Vers 1925, les architectes qui se consacrent à l’Art déco possèdent souvent une culture internationale et entretiennent des relations privilégiées avec le monde des affaires.

On ne peut s’empêcher d’évoquer ici le personnage de Lucien Kaisin, avocat et brillant financier, un des premiers promoteurs belges de la vie moderne en appartement. C’est à l’architecte suisse Michel Polak qu’il confie en 1921 la conception du vaste complexe du Résidence Palace (1922-28), prototype bruxellois d’un mode de vie luxueux, où les appartements sont complétés par un service hôtelier de qualité et qui propose le premier restaurant panoramique de la capitale. Le lancement du chantier du Résidence Palace décidera Michel Polak à quitter la Suisse pour s’installer à Bruxelles avec son collaborateur Alfred Hoch.

Très vite, Polak devient une figure essentielle de l’Art déco bruxellois, et y réalise de nombreux projets, dont les hôtels Atlanta (1924-28), Terminus-Albert Ier (1928-29) et Plaza (1929-30), ainsi que les galeries Anspach (1927-35), le siège administratif de la Compagnie d’Entreprises électriques Electrobel (1929-33). Son style particulièrement somptueux se déploie dans de grands espaces qui restent classiques et où se conjuguent des ornements qui témoignent de l’influence de la Sécession viennoise.

Lors de sa rencontre avec le jeune Louis Empain en 1930, Polak jouit donc déjà d’une solide réputation en Belgique.
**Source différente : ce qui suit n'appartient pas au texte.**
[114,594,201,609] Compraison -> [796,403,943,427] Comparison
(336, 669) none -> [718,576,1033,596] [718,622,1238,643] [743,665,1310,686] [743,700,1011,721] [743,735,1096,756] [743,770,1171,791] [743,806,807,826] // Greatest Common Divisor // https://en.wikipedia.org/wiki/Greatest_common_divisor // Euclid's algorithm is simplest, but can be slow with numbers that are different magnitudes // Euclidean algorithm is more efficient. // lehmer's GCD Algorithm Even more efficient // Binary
Par la suite, il réalisera d’autres immeubles majeurs de la capitale: l’Institut dentaire George Eastman (1934-35), le siège de la Régie des Télégraphes et téléphones (1937-38) et le CERIA (1948, année de la mort de Michel Polak), pour ne citer que les plus célèbres.

Lorsqu’il confie la construction de sa villa à Michel Polak, en 1930, Louis Empain s’intéresse déjà à l’architecture de son temps. Des conversations avec son père, il garde une vive curiosité pour l’Art déco tandis que ses penchants pour la création contemporaine et la pédagogie l’amènent à apprécier les démarches expérimentales du Bauhaus. Le projet que conçoit pour lui Michel Polak illustre bien ces deux tendances: d’un côté, le luxe des matériaux et des détails chers à l’Art déco; de l’autre, les lignes simples et symétriques d’une architecture moderniste dont toute ornementation superflue est bannie.
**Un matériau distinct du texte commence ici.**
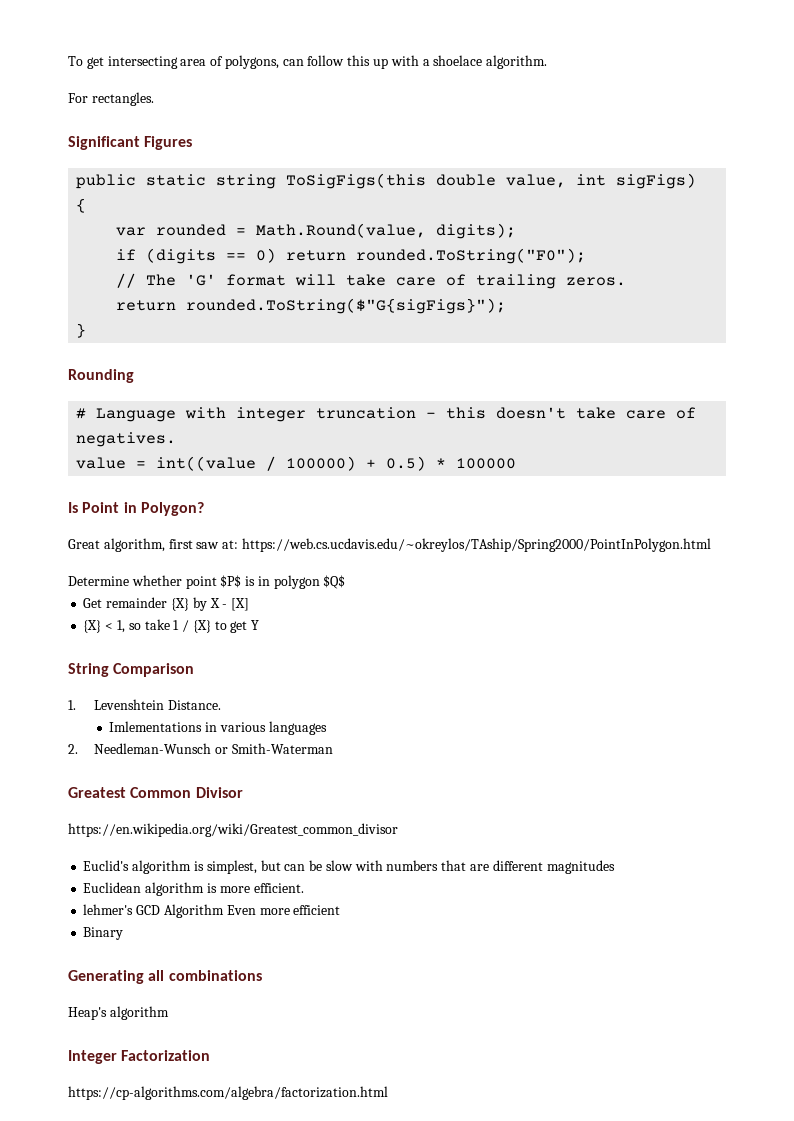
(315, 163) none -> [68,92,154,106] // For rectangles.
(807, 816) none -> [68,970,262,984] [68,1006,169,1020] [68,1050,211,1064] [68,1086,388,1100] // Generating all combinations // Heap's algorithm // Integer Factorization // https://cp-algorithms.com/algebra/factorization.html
Il est incontestable que la Villa Empain manifeste un extrême raffinement. A lui seul, le choix des matériaux utilisés en témoigne: granit poli de Baveno sur les façades, cornières en laiton dorées à la feuille sur les angles de la maison et autour des baies vitrées de glace polie, marbres d’Escalette et de Boisjourdan à l’intérieur, bois de palu moiré des Indes, manilcara du Venezuela (que l’on confond parfois avec l’acajou de Cuba), panneaux de ronce de Bubinga poli, noyer et loupe de noyer, palissandre et chêne, ferronneries magnifiquement travaillées, vitraux et verrières décorées, mosaïques,… La piscine, qui prolonge la villa, est une des plus modernes de l’époque et suscite aussi l’admiration. Alimentée par l’eau de la ville, elle est munie d’un groupe électro-pompe centrifuge qui fait circuler l’eau à travers une installation de filtrage et un réchauffeur fonctionnant par thermostat. Un dispositif de jeu de vannes adapté à la pompe de circulation permet de recueillir les impuretés au moyen d’une lance d’aspiration portative.

Dès la fin des travaux, le résultat fait sensation par ce curieux mélange de raffinement et de rigueur.

 

Comment et combien de temps y vit Louis Empain? Une certaine rumeur veut qu’il ne s’y soit jamais installé, mais il est probable que durant au moins une année, il y ait élu domicile. Seul, puisque à cette époque Louis est célibataire et, à l’inverse de son frère, très chaste.